Review of Mark Lanegan Band's new album 'Phantom Radio

5.2

Phnatom Radio

Mark Lanegan Band

Mark Lanegan is best known for his rugged voice and doomed lyrics. His rustic voice has a thorny croon to it that one would imagine the Grim Reaper would have if he sang. On Lanegan’s new album, he pairs his unique instrument with a set of songs that look to pair his unique instrument with sounds that range from post punk, to western, to marginalized triphop. Naturally those don’t all sit well together.
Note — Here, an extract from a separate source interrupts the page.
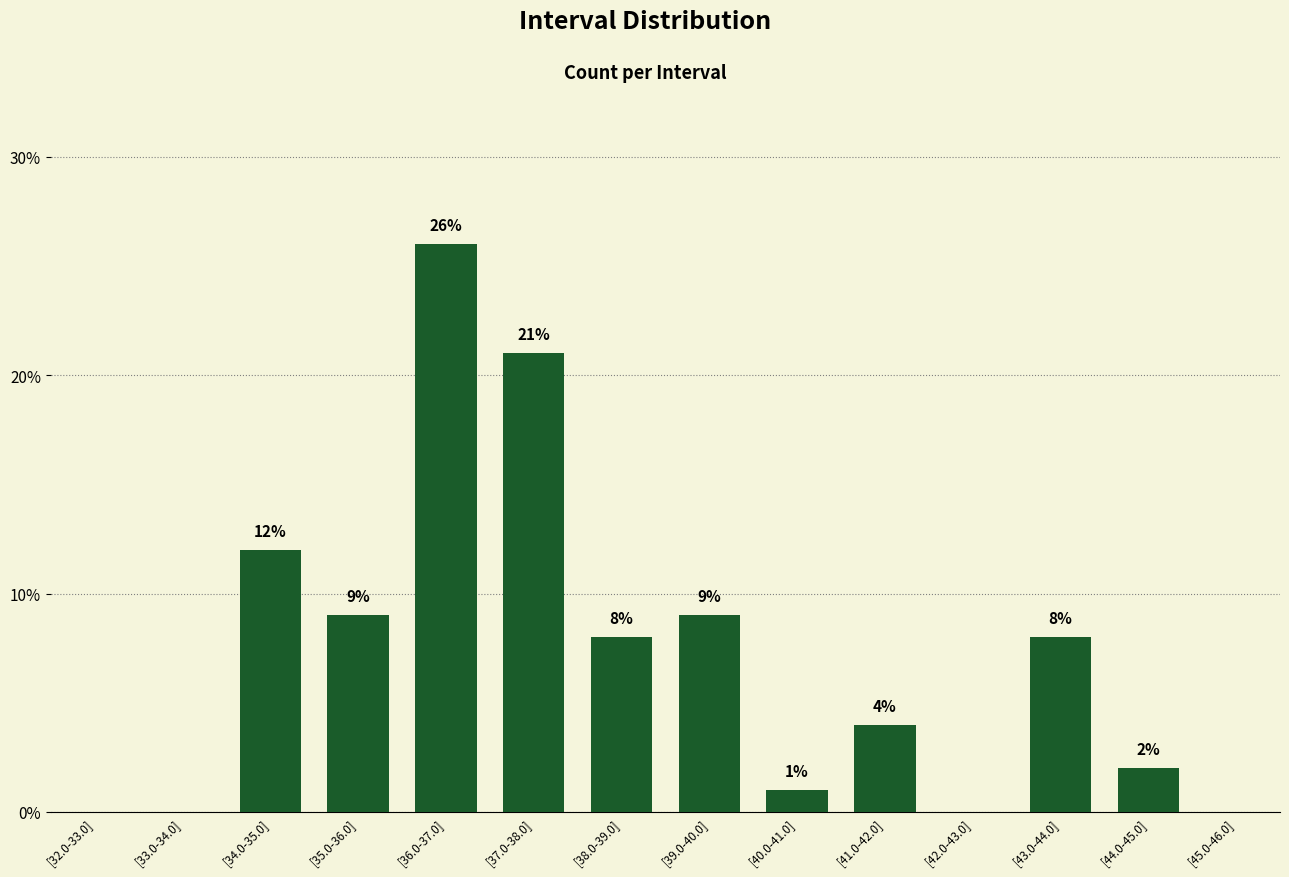

How many distinct data groups are displayed?

1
While Lanegan’s work within other groups like Queens of the Stone Age, Screaming Trees, and the Gutter Twins, are brittle guitars and heavy drums, the work within his own band embraces an alternate tone that has worked great in the past (see “Ode to Sad Disco” on Blues Funeral) but is often times amiss on Phantom Radio. On “The Killing Season,” a thin drum loop, wandering synths, and a smattering of dated 90s production sounds places Lanegan in a backdrop that wouldn’t be out of place on John Mellencamp’s Mr. Happy Go Lucky record. It’s a “hip” sound for an era that is certainly not right now (and frankly wasn’t then either). Ditto for “Seventh Day” which sounds like it should be running over the end credits of The Fifth Element with its vaguely eastern sounds and hokey slow gliding beats. Lenegan fairs a little better on the material that one comes to expect from the singer – “I Am the Wolf” is a fluttering, western acoustic ballad, and “Judgment Time” is a harmonium led standstill which has a fittingly haunted feel, if not the most compelling tune. The reflective Willie Nelsen-meets-Johnny Cash track “The Wild People” is not embarrassing, but it’s also a snore, drifting along in a warm, familiar way that like much record, is inessential.
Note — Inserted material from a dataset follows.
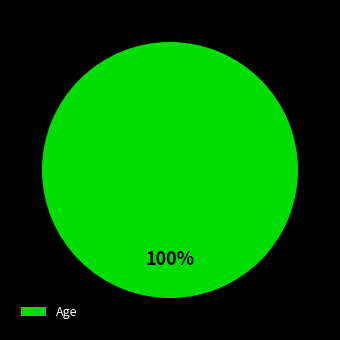

The Age slice represents 100% of the pie. True or false?

True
More so than anything, the thin instrumentation is the biggest problem on this album. Opener “Harvest Home” makes it work with a mid tempo post-punk groove and a pretty synth blanket, but there isn’t much afterward to make Phantom Radio compelling. The one song that shines wholly is the glowing wanderer “Torn Red Heart,” where Lanegan reaches into his gentler, upper register for a song that sounds like a cross between Joy Division’s “Atmosphere” and U2’s “Running to Stand Still.” On this track, the production is far more graceful than anything else on the album, which is frustrating since its such a hindrance to everything else. If only this track could have been the album’s focal point, as opposed to the flimsier, mid-tempo cruising tracks that make up the majority of Phantom Radio’s stable.